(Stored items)
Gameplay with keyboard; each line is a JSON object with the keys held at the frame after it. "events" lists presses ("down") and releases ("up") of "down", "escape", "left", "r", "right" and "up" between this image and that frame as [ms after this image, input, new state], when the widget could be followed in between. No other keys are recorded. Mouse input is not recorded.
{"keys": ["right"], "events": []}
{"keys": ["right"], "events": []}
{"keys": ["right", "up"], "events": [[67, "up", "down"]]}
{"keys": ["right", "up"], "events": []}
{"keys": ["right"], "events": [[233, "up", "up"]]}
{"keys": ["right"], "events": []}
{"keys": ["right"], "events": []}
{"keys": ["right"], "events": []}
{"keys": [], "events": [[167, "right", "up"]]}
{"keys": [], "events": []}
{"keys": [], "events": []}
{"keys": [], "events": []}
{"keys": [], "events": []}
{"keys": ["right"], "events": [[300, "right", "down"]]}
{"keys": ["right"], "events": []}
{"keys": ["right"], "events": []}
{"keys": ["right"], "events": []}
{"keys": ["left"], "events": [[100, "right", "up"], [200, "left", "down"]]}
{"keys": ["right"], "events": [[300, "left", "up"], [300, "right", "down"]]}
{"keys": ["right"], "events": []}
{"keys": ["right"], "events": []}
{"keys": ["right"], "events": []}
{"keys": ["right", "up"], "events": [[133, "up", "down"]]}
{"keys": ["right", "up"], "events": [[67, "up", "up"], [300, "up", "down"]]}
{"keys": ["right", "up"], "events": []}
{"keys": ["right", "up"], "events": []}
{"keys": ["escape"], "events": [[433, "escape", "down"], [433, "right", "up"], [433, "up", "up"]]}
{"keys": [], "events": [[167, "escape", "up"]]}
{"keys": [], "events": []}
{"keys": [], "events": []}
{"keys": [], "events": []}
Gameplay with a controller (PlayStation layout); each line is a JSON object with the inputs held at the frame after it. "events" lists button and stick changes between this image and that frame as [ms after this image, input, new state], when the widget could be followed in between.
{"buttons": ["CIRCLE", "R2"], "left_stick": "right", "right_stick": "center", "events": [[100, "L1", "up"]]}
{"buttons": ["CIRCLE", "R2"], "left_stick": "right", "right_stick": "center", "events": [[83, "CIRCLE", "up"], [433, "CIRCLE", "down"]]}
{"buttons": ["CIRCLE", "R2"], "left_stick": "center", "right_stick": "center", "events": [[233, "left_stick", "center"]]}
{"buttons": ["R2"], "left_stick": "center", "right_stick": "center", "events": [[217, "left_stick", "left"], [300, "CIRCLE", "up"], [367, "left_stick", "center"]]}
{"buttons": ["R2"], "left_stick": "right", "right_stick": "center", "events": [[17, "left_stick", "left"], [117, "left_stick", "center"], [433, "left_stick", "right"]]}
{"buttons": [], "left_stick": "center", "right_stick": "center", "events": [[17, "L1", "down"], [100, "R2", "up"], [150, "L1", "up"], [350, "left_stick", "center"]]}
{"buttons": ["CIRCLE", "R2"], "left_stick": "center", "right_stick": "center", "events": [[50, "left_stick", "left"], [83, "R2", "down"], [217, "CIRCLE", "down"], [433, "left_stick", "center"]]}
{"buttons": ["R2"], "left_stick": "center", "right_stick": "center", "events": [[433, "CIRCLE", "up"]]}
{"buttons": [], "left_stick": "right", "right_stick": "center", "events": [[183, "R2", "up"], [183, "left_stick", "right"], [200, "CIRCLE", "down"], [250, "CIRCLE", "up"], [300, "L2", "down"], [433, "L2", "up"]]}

INSTRUCTIONS TO FOLLOW:
Copy out the full set of entries without altering anything.

COMPLETED EXERCISE:
Gameplay with keyboard; each line is a JSON object with the keys held at the frame after it. "events" lists presses ("down") and releases ("up") of "down", "escape", "left", "r", "right" and "up" between this image and that frame as [ms after this image, input, new state], when the widget could be followed in between. No other keys are recorded. Mouse input is not recorded.
{"keys": ["right"], "events": []}
{"keys": ["right"], "events": []}
{"keys": ["right", "up"], "events": [[67, "up", "down"]]}
{"keys": ["right", "up"], "events": []}
{"keys": ["right"], "events": [[233, "up", "up"]]}
{"keys": ["right"], "events": []}
{"keys": ["right"], "events": []}
{"keys": ["right"], "events": []}
{"keys": [], "events": [[167, "right", "up"]]}
{"keys": [], "events": []}
{"keys": [], "events": []}
{"keys": [], "events": []}
{"keys": [], "events": []}
{"keys": ["right"], "events": [[300, "right", "down"]]}
{"keys": ["right"], "events": []}
{"keys": ["right"], "events": []}
{"keys": ["right"], "events": []}
{"keys": ["left"], "events": [[100, "right", "up"], [200, "left", "down"]]}
{"keys": ["right"], "events": [[300, "left", "up"], [300, "right", "down"]]}
{"keys": ["right"], "events": []}
{"keys": ["right"], "events": []}
{"keys": ["right"], "events": []}
{"keys": ["right", "up"], "events": [[133, "up", "down"]]}
{"keys": ["right", "up"], "events": [[67, "up", "up"], [300, "up", "down"]]}
{"keys": ["right", "up"], "events": []}
{"keys": ["right", "up"], "events": []}
{"keys": ["escape"], "events": [[433, "escape", "down"], [433, "right", "up"], [433, "up", "up"]]}
{"keys": [], "events": [[167, "escape", "up"]]}
{"keys": [], "events": []}
{"keys": [], "events": []}
{"keys": [], "events": []}
Gameplay with a controller (PlayStation layout); each line is a JSON object with the inputs held at the frame after it. "events" lists button and stick changes between this image and that frame as [ms after this image, input, new state], when the widget could be followed in between.
{"buttons": ["CIRCLE", "R2"], "left_stick": "right", "right_stick": "center", "events": [[100, "L1", "up"]]}
{"buttons": ["CIRCLE", "R2"], "left_stick": "right", "right_stick": "center", "events": [[83, "CIRCLE", "up"], [433, "CIRCLE", "down"]]}
{"buttons": ["CIRCLE", "R2"], "left_stick": "center", "right_stick": "center", "events": [[233, "left_stick", "center"]]}
{"buttons": ["R2"], "left_stick": "center", "right_stick": "center", "events": [[217, "left_stick", "left"], [300, "CIRCLE", "up"], [367, "left_stick", "center"]]}
{"buttons": ["R2"], "left_stick": "right", "right_stick": "center", "events": [[17, "left_stick", "left"], [117, "left_stick", "center"], [433, "left_stick", "right"]]}
{"buttons": [], "left_stick": "center", "right_stick": "center", "events": [[17, "L1", "down"], [100, "R2", "up"], [150, "L1", "up"], [350, "left_stick", "center"]]}
{"buttons": ["CIRCLE", "R2"], "left_stick": "center", "right_stick": "center", "events": [[50, "left_stick", "left"], [83, "R2", "down"], [217, "CIRCLE", "down"], [433, "left_stick", "center"]]}
{"buttons": ["R2"], "left_stick": "center", "right_stick": "center", "events": [[433, "CIRCLE", "up"]]}
{"buttons": [], "left_stick": "right", "right_stick": "center", "events": [[183, "R2", "up"], [183, "left_stick", "right"], [200, "CIRCLE", "down"], [250, "CIRCLE", "up"], [300, "L2", "down"], [433, "L2", "up"]]}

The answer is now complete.